Records:
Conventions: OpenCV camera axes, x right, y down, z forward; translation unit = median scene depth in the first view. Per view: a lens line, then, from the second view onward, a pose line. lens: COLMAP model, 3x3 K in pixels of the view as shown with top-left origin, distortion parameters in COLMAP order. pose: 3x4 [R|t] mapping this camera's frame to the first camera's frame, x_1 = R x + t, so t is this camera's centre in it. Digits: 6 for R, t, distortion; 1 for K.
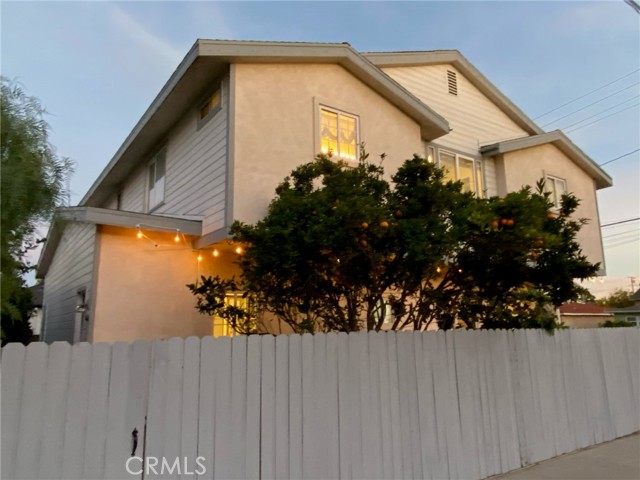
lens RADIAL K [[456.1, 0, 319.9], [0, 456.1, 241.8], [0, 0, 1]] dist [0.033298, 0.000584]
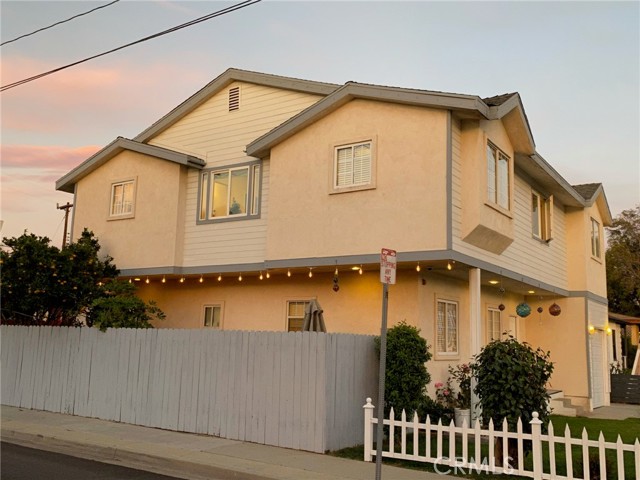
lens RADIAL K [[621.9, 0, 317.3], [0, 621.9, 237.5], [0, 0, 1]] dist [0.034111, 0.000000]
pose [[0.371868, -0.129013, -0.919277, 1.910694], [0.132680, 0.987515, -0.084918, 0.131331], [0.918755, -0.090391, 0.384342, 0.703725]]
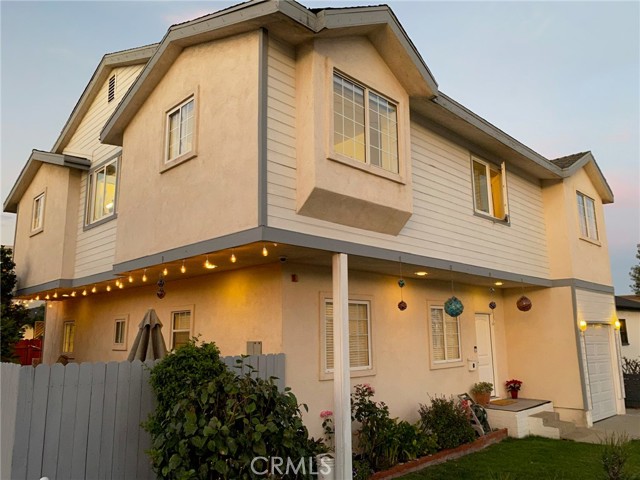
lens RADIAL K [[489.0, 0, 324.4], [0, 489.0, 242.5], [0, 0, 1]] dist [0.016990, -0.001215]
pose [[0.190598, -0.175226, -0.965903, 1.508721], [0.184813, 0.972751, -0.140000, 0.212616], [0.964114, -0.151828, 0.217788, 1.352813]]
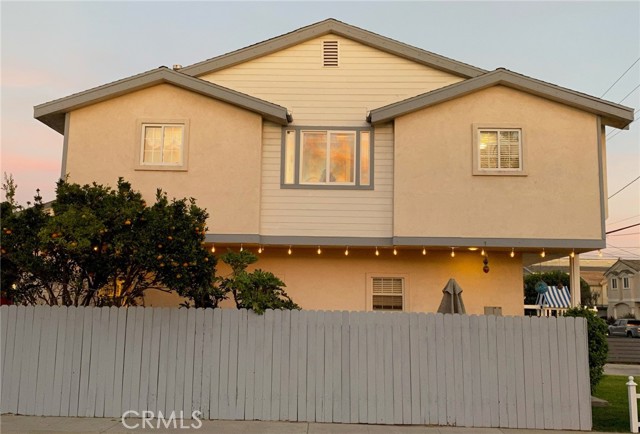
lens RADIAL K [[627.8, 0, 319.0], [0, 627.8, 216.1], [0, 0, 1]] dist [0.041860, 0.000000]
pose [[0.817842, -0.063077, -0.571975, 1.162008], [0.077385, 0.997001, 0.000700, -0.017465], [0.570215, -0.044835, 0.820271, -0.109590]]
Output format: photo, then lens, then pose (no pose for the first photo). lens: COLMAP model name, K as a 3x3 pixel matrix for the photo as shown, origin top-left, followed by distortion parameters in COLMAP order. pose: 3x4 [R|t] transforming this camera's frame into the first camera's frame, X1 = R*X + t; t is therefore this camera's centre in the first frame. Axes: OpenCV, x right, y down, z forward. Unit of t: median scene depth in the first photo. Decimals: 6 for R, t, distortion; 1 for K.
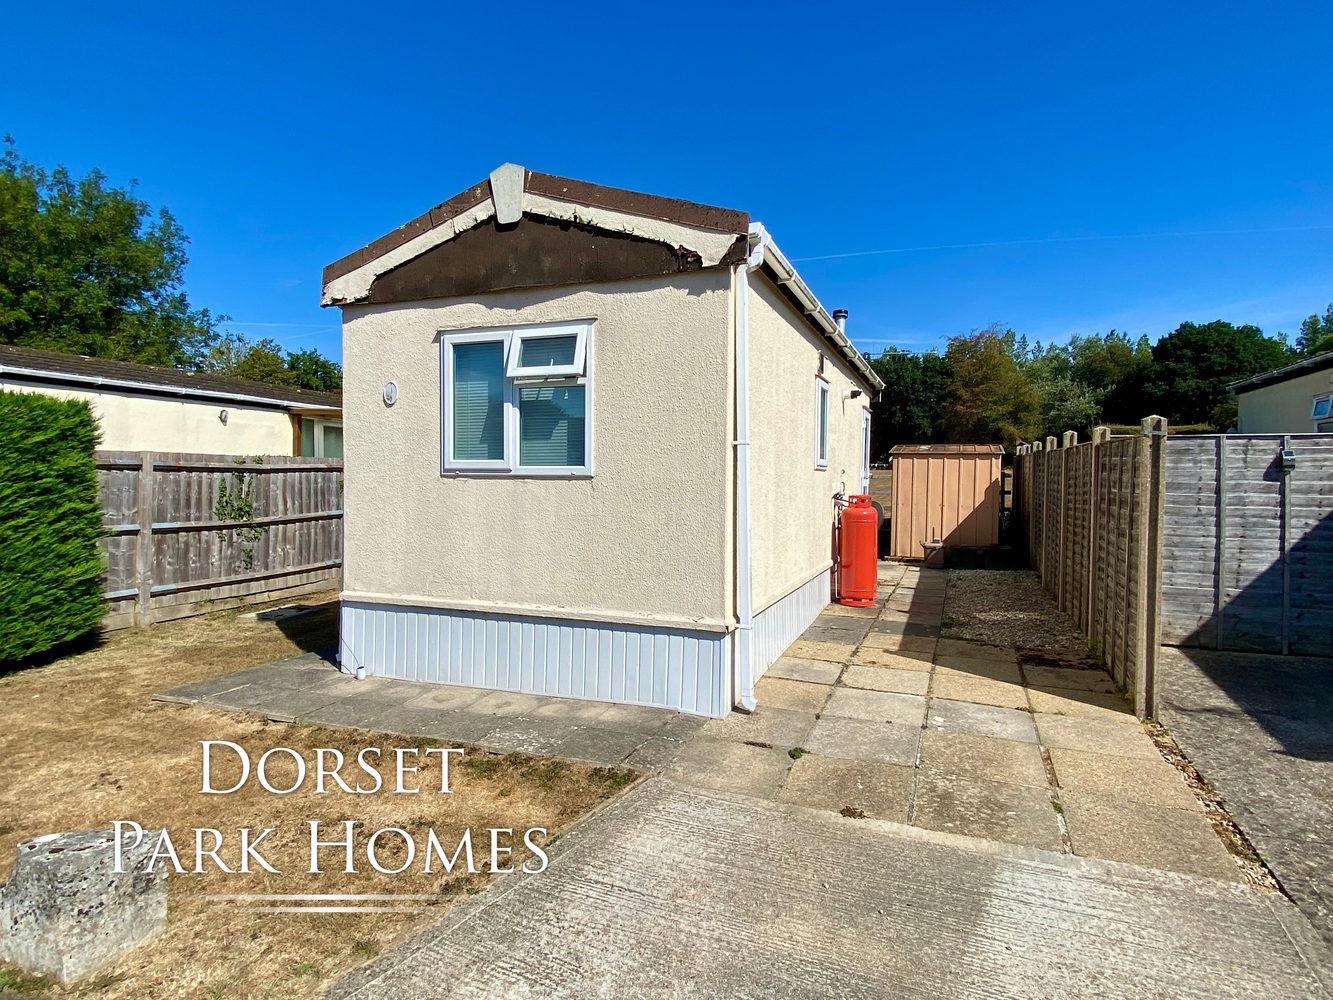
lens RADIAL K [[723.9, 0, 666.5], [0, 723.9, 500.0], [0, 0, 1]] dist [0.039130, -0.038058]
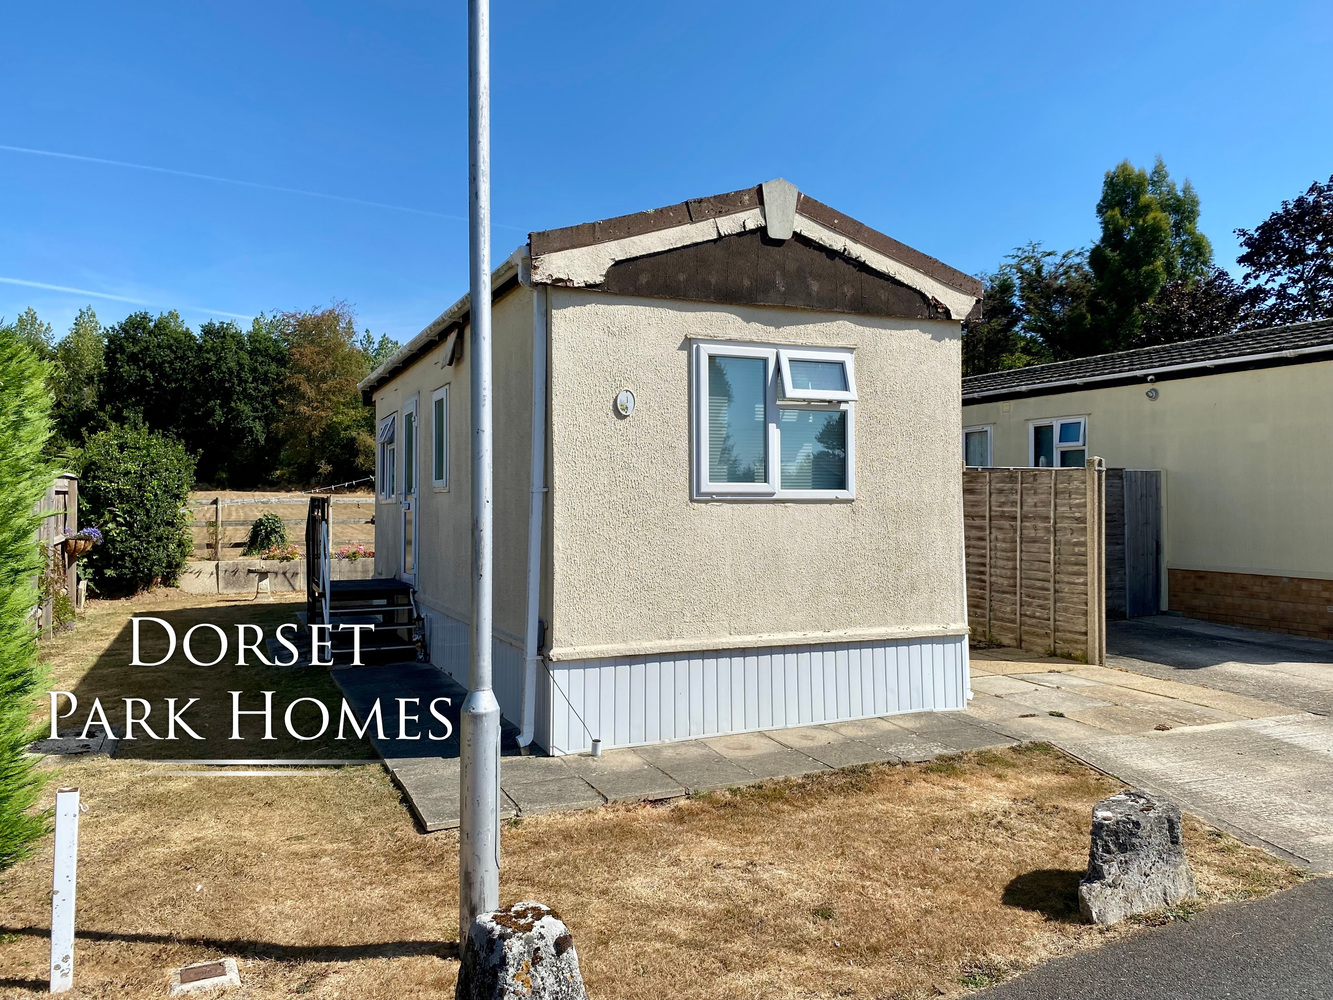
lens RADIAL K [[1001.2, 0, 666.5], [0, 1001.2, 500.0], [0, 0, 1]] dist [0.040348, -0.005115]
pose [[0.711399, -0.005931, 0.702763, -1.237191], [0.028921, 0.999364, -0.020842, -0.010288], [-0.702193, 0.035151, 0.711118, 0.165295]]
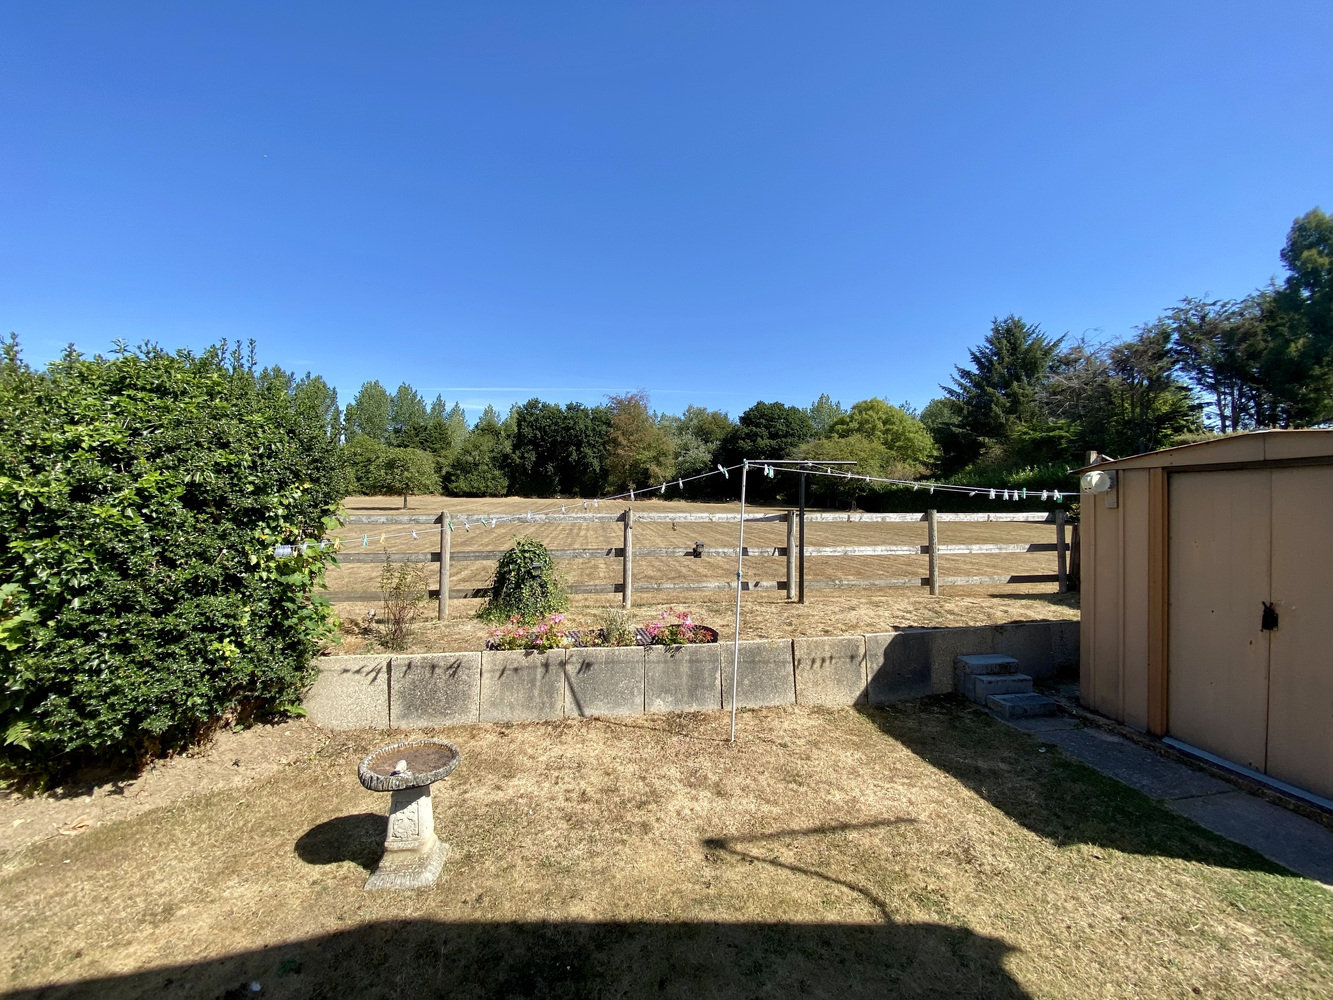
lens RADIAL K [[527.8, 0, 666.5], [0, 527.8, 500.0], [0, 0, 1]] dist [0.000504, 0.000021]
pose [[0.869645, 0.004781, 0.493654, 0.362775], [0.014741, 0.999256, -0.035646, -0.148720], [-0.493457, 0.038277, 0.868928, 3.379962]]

Problem to solve: All that the answer may contain is the exact text of the lines from the one with "Output format: photo, then" through the last line of the material, pictures excluded.

Response to the task:
Output format: photo, then lens, then pose (no pose for the first photo). lens: COLMAP model name, K as a 3x3 pixel matrix for the photo as shown, origin top-left, followed by distortion parameters in COLMAP order. pose: 3x4 [R|t] transforming this camera's frame into the first camera's frame, X1 = R*X + t; t is therefore this camera's centre in the first frame. Axes: OpenCV, x right, y down, z forward. Unit of t: median scene depth in the first photo. Decimals: 6 for R, t, distortion; 1 for K.
lens RADIAL K [[723.9, 0, 666.5], [0, 723.9, 500.0], [0, 0, 1]] dist [0.039130, -0.038058]
lens RADIAL K [[1001.2, 0, 666.5], [0, 1001.2, 500.0], [0, 0, 1]] dist [0.040348, -0.005115]
pose [[0.711399, -0.005931, 0.702763, -1.237191], [0.028921, 0.999364, -0.020842, -0.010288], [-0.702193, 0.035151, 0.711118, 0.165295]]
lens RADIAL K [[527.8, 0, 666.5], [0, 527.8, 500.0], [0, 0, 1]] dist [0.000504, 0.000021]
pose [[0.869645, 0.004781, 0.493654, 0.362775], [0.014741, 0.999256, -0.035646, -0.148720], [-0.493457, 0.038277, 0.868928, 3.379962]]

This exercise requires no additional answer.